As the rest of the world prepares for a vaccine-driven return to normal over the next few months, at her community health centre in a poor, working-class neighbourhood of Cape Town, Andrea Mendelsohn is dreading the arrival of April and May — that’s when the weather will get cooler in the southern hemisphere and bring a surge in coronavirus cases.
Few people in South Africa —aside from medical staff like Mendelsohn — will be vaccinated by then. Elsewhere on the continent even health workers won’t be inoculated, making Africa a large reservoir of the virus that has infected almost 117 million people across the globe and killed more than 2.5 million.
Most countries in Africa have yet to start inoculating their citizens. While developed countries have rushed to vaccinate their populations against Covid-19, fewer than half a million people have received shots in Sub-Saharan Africa, a region of 1.1 billion people. In contrast, the US, with a population of about 330 million, has administered over 90 million vaccine doses, while more than a third of the UK’s 67 million people have gotten at least one shot.
But anyone in the developed world who thinks they are unaffected by large swaths of un-vaccinated people in Africa, needs to think again, says Phionah Atuhebwe, the New Vaccines Introduction Medical Officer on the continent for the World Health Organization. As long as the pandemic continues to rage among un-vaccinated populations, spawning new, more virulent, vaccine-resistant strains, no one is safe, she said.
“The virus will definitely mutate and will keep mutating; the longer we keep the virus around, the more mutations we’ll see,” Atuhebwe said in an interview from Brazzaville, in the Republic of Congo. “If Africa is not vaccinated and we are a source of mutations, we put the whole world at risk.”
Already the vaccine developed by AstraZeneca Plc and the University of Oxford has proved largely ineffective in preventing mild disease from infections with a strain of the virus first identified in South Africa.
Rich nations pre-paid for their vaccines and also got organised quicker and earlier, leaving countries in Africa scrambling for scraps.

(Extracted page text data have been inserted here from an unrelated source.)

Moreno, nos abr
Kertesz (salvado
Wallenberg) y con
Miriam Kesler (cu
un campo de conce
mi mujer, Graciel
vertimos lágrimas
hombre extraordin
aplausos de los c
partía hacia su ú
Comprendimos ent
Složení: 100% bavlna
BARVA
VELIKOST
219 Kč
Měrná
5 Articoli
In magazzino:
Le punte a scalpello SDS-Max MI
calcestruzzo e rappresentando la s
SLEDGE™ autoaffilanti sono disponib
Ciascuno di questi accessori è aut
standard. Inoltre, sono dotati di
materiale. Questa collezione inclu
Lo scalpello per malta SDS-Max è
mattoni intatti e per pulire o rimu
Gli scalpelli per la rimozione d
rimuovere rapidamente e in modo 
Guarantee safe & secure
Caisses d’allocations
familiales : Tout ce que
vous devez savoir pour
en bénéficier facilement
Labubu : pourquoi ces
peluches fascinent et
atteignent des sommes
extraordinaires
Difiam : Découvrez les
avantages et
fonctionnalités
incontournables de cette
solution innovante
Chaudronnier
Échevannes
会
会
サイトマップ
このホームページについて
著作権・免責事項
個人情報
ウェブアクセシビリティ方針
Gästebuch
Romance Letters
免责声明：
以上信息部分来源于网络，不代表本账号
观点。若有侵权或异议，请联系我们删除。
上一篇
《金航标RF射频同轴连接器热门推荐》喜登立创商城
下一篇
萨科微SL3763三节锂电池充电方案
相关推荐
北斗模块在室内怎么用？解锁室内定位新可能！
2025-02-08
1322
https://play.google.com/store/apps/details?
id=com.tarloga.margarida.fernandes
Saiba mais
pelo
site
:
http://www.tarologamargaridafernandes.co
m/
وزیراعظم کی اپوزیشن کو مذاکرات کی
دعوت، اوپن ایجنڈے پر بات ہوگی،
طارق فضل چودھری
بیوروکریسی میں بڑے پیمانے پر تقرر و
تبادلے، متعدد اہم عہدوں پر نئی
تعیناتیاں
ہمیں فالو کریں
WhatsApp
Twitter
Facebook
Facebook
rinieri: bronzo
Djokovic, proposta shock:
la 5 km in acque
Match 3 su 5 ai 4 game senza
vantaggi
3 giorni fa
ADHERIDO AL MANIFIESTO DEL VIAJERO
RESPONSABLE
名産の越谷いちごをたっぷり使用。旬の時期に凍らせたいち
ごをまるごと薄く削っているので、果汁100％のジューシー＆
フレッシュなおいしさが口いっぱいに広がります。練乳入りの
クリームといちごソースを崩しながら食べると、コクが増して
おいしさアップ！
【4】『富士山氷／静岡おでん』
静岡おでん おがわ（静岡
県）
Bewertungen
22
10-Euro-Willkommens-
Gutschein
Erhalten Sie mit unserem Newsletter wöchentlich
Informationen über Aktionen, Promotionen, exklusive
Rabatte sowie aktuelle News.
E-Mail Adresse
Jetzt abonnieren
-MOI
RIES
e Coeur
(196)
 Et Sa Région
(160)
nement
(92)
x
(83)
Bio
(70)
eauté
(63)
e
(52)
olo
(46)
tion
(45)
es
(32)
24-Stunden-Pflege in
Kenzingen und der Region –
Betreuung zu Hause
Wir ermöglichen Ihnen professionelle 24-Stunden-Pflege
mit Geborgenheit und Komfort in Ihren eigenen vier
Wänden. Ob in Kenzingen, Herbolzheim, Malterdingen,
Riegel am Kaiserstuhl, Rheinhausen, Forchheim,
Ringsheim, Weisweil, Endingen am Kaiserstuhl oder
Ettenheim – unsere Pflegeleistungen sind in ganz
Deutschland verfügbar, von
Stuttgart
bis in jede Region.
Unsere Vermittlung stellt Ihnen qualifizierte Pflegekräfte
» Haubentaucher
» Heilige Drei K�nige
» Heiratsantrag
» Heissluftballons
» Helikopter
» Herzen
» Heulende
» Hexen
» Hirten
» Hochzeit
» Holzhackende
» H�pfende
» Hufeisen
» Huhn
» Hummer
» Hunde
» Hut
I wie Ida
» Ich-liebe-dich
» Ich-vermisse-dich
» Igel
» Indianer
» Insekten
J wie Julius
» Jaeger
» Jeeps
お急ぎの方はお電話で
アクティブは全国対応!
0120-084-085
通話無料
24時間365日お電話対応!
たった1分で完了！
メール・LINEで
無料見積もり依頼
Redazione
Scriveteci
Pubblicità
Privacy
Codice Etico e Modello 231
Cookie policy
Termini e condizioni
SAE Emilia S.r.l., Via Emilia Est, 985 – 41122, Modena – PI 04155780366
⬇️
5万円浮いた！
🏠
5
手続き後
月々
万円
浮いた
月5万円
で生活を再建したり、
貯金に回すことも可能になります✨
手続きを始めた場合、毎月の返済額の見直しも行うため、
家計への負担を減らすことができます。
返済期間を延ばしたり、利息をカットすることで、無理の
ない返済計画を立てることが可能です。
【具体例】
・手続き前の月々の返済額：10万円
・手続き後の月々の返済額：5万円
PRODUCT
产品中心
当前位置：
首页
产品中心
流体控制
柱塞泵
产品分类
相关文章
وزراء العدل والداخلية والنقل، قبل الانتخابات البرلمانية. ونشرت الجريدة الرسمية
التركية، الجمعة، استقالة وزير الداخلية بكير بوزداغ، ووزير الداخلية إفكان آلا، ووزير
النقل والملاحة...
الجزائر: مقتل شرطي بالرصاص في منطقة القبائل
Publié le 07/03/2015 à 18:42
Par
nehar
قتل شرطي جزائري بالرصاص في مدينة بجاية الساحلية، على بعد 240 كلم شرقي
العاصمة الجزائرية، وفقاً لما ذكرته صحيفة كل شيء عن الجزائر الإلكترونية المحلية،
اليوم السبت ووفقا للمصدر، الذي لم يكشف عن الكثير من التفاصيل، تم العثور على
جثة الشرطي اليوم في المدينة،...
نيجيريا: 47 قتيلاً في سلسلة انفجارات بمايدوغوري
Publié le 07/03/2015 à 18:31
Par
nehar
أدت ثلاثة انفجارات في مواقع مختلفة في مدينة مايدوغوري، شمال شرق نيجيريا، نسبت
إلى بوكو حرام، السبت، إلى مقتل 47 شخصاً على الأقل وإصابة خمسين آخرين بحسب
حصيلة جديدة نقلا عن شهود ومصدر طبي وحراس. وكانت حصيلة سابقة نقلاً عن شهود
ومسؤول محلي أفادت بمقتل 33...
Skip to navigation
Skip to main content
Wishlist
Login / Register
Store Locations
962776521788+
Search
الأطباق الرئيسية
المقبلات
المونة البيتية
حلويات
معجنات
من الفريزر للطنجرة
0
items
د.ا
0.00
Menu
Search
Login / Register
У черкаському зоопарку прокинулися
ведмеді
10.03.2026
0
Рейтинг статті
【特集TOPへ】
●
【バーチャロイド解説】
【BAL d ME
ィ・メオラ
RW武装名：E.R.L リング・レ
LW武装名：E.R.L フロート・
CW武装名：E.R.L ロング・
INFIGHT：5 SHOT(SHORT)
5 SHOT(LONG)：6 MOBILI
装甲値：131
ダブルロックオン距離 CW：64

The affluent world’s vaccine grab was characterised in January by WHO Director-General Tedros Adhanom Ghebreyesus as a “catastrophic moral failure”. Just 10 countries administered 75 per cent of all vaccinations, United Nations Secretary-General Antonio Guterres said in February, calling it “wildly uneven and unfair”.
A report by anti-poverty group One said last month that the world’s richest countries are on track to accumulate over 1 billion more doses than they need to fully vaccinate their populations, adding that the excess shots alone would be sufficient to inoculate the entire adult population of Africa.
“It’ll be a fatal mistake if the developed world sees this as a case where we’ll vaccinate our people and then people in other parts of the world take care of their own business,” said John Nkengasong, director of the Africa Center for Disease Control and Prevention.
The mad dash to corner vaccines shows rich countries have learned little from the global swine flu pandemic in 2009, when poor nations were left high and dry, says Helen Rees, chairwoman of the South African Health Products Regulatory Authority. Despite the heightened risk of the virus spreading with increased interconnectedness, “there was not a thought about what would happen to the rest of the world,” she said.
Countries from Nigeria to Ethiopia and Zimbabwe have large numbers of their citizens living and working in Europe, North America and even Asia, and regular flights mean that just as easily as the virus arrived in Africa from Europe, mutated strains could be spread into the developed world by returning travellers.